YOUR TASK | Pull out every line below that contains the word "thumb".

(Pixel coordinate listings)
* * * *

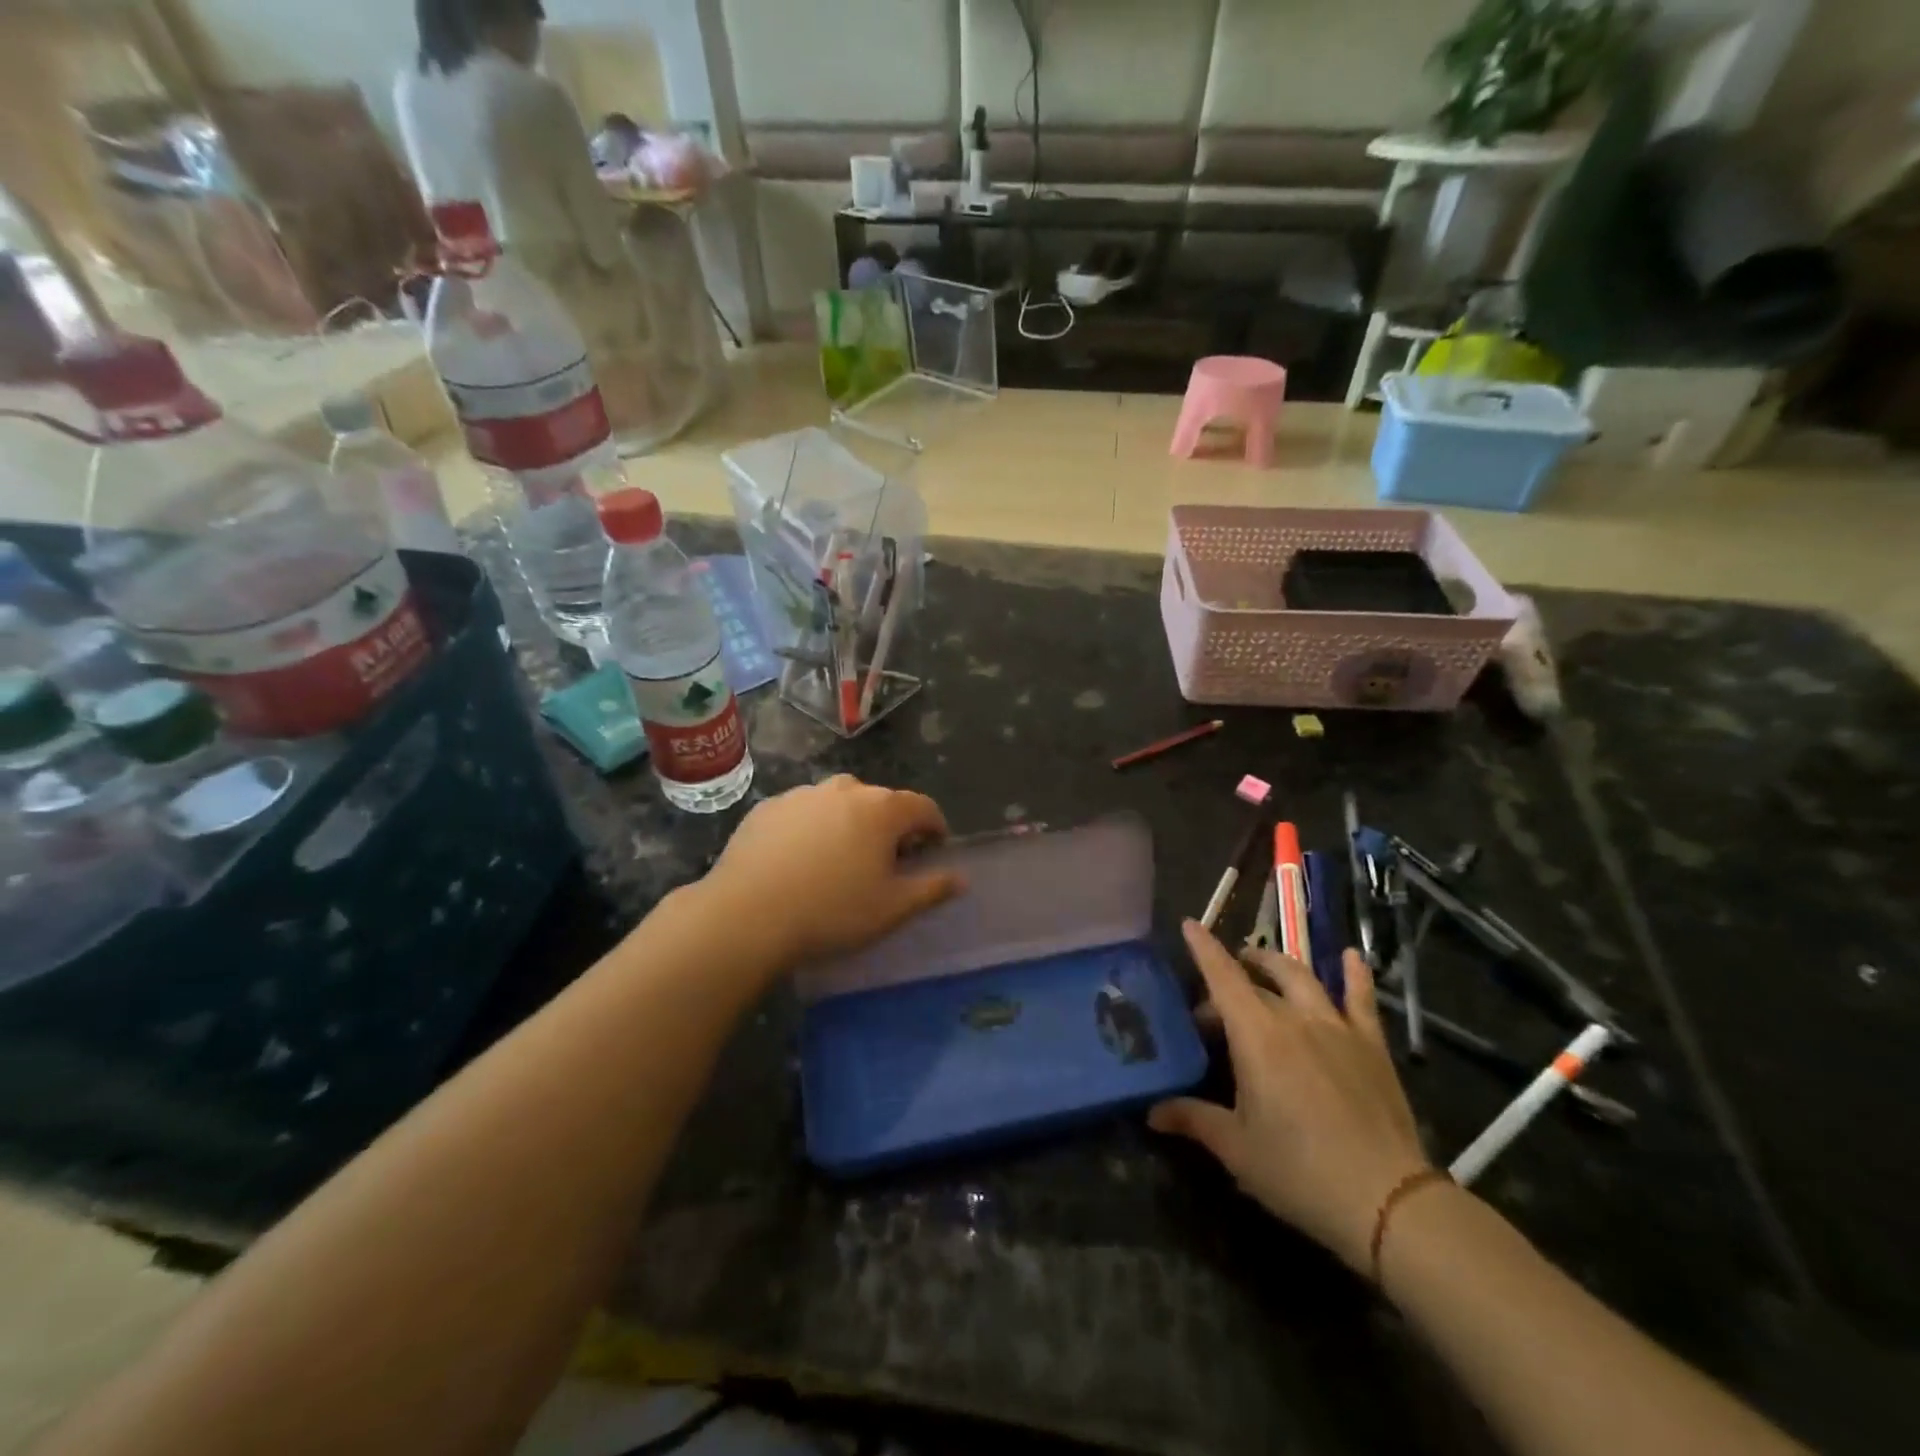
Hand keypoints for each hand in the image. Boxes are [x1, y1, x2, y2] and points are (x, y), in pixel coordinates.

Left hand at [703, 776, 963, 963]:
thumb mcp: (892, 909)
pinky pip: (803, 812)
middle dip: (890, 826)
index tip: (932, 851)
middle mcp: (844, 789)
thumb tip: (961, 877)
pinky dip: (812, 828)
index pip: (923, 807)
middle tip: (884, 863)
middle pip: (881, 802)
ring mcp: (802, 795)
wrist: (746, 916)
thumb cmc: (831, 912)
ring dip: (849, 824)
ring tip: (839, 861)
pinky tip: (799, 861)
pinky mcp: (767, 808)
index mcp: (882, 809)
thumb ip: (932, 888)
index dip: (934, 828)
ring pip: (839, 803)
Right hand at [1150, 922, 1431, 1273]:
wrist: (1388, 1201)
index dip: (1204, 949)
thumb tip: (1153, 1112)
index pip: (1223, 977)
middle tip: (1216, 1004)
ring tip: (1261, 964)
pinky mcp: (1371, 1044)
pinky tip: (1351, 956)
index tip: (1188, 924)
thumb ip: (1193, 1119)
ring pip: (1301, 977)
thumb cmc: (1299, 1172)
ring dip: (1276, 964)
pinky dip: (1354, 974)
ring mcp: (1336, 1026)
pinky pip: (1361, 999)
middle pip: (1255, 981)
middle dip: (1230, 980)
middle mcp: (1294, 1017)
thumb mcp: (1236, 1148)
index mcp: (1256, 1036)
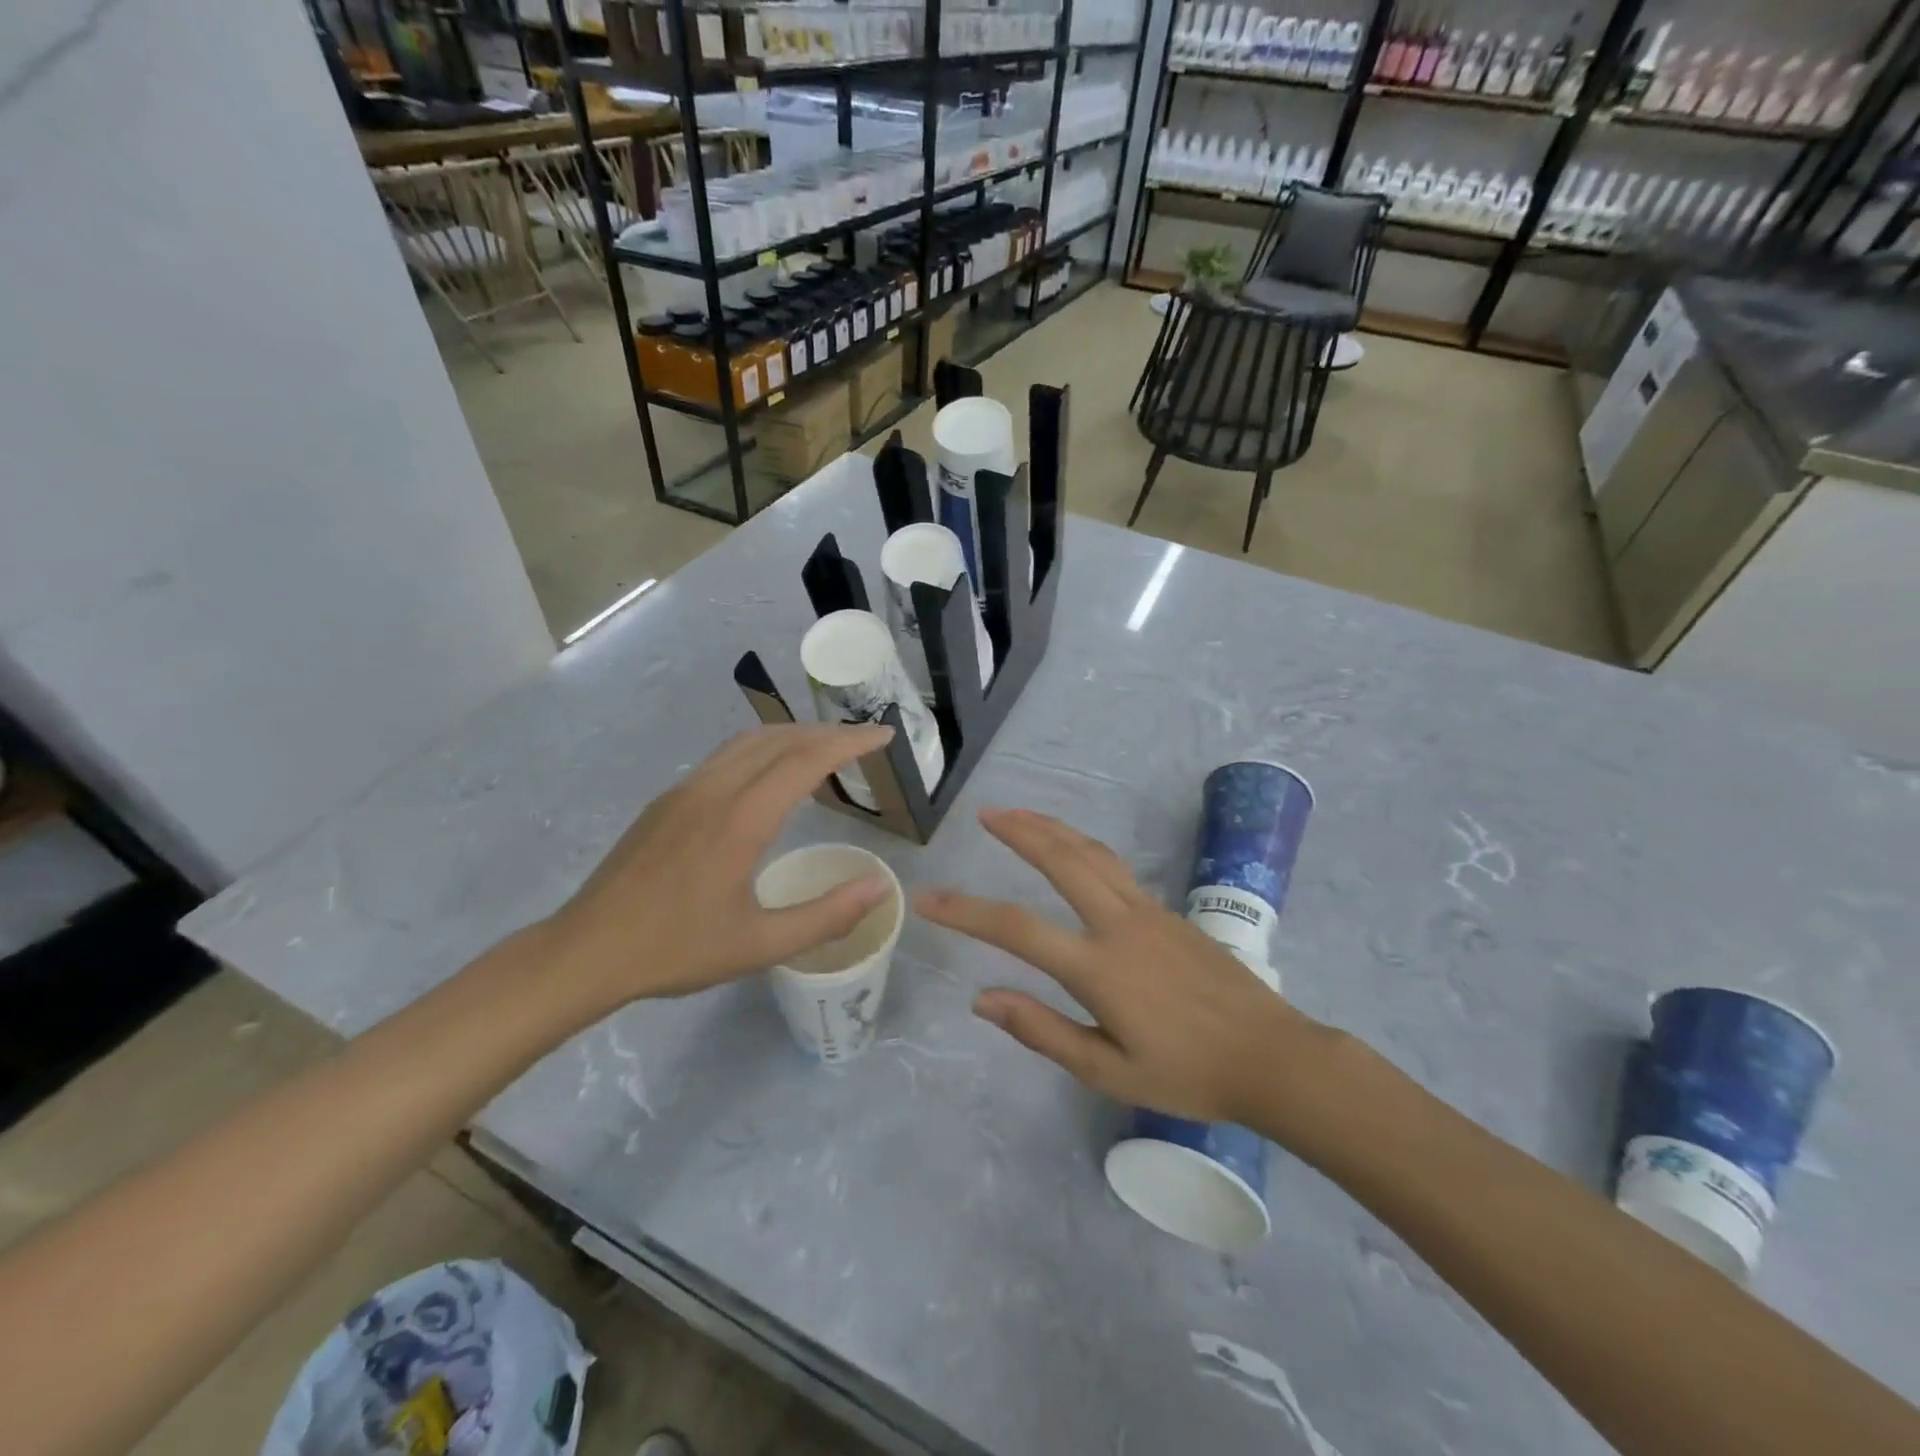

* * * *

EXERCISE ANSWER |
thumb mcp: (892, 909)
thumb tip: (961, 877)
thumb cmc: (831, 912)
thumb ip: (932, 888)
thumb tip: (1153, 1112)
thumb ip: (1193, 1119)
thumb cmc: (1299, 1172)
thumb mcp: (1236, 1148)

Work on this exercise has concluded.